Ricketts argues that it’s far better to see carbon credits as securities, like stocks and bonds, rather than as a fungible commodity. “The two most liquid, most sophisticated markets in the world are based on pricing risk, and the performance is basically expressed through that mechanism. And they’re genius at allocating capital,” Ricketts said.

Several of the world’s biggest technology companies, notably Microsoft and Stripe, are now focusing heavily on buying carbon credits from projects that remove carbon from the atmosphere, either through technology or through nature-based approaches like tree planting.

While these credits are much more expensive than avoidance-based credits (which are linked to the estimated emissions that a project prevents), buyers have been attracted to what they see as greater scientific rigour underpinning them. The SBTi has said that companies might be able to use removal-based credits — but not avoidance-based ones — to offset carbon emissions that they are unable to eliminate, in order to claim net zero status.

A different approach

Yet for all the controversy that has surrounded avoidance-based carbon credits, they could yet prove a powerful tool for channelling capital towards protecting natural carbon sinks. The key might be to stop thinking about them as offset instruments.
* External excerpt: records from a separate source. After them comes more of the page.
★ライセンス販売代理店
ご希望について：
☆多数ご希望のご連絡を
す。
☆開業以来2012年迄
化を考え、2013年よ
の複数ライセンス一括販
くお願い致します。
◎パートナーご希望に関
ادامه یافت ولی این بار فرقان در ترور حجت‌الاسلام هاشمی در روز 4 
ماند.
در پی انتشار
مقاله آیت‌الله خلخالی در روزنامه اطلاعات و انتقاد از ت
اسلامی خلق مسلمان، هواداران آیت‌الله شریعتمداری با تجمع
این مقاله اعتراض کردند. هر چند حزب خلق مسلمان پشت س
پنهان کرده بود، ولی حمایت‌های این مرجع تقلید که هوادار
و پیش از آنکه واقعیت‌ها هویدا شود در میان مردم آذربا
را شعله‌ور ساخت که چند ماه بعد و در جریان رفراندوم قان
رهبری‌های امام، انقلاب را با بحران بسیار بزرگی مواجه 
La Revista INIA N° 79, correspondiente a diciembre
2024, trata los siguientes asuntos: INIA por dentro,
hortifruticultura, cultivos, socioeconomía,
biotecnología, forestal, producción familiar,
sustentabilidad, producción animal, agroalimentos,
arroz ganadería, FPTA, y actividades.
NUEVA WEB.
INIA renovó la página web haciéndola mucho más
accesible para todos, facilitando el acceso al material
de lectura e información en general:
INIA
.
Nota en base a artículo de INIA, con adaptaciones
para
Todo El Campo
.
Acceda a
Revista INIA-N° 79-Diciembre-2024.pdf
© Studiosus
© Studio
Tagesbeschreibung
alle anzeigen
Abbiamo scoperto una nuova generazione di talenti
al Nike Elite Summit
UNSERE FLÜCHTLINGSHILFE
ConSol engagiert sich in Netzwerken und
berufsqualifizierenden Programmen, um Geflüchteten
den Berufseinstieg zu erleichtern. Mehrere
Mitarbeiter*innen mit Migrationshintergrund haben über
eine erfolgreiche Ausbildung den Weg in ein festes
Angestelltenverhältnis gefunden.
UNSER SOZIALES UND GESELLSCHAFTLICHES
In a paper published earlier this year, the SBTi suggested a different approach that companies can take to carbon credits. Instead of calculating the emissions associated with its business (or a specific product) and offsetting them, a company can apply an internal carbon price to its operations and supply chain, in effect charging itself a fee for each tonne of carbon dioxide emissions that it’s responsible for. The proceeds of the internal carbon price flow into a fund that will be allocated to carbon credits or other climate-friendly purposes.

Since the company would be working with a fixed budget for carbon credit purchases, it would have an incentive to use these funds to achieve maximum impact, rather than to technically offset a specific amount of emissions as cheaply as possible. If it supports a project that turns out to achieve less impact than hoped, the company won’t be pilloried for false “carbon-neutral” claims, since it hasn’t made them in the first place.

The SBTi paper doesn’t fully address the question of how to ensure that companies set an appropriately high carbon price. Still, if this approach were to become accepted as corporate best practice by businesses, investors and the wider public, it might mobilise significant sums of money to fund nature conservation. If the ICVCM and rating agencies can succeed in raising standards in the space, that money could achieve impact on a serious scale. But after the slump that this sector has suffered, in terms of its volumes and its reputation, that outcome will require a massive amount of work.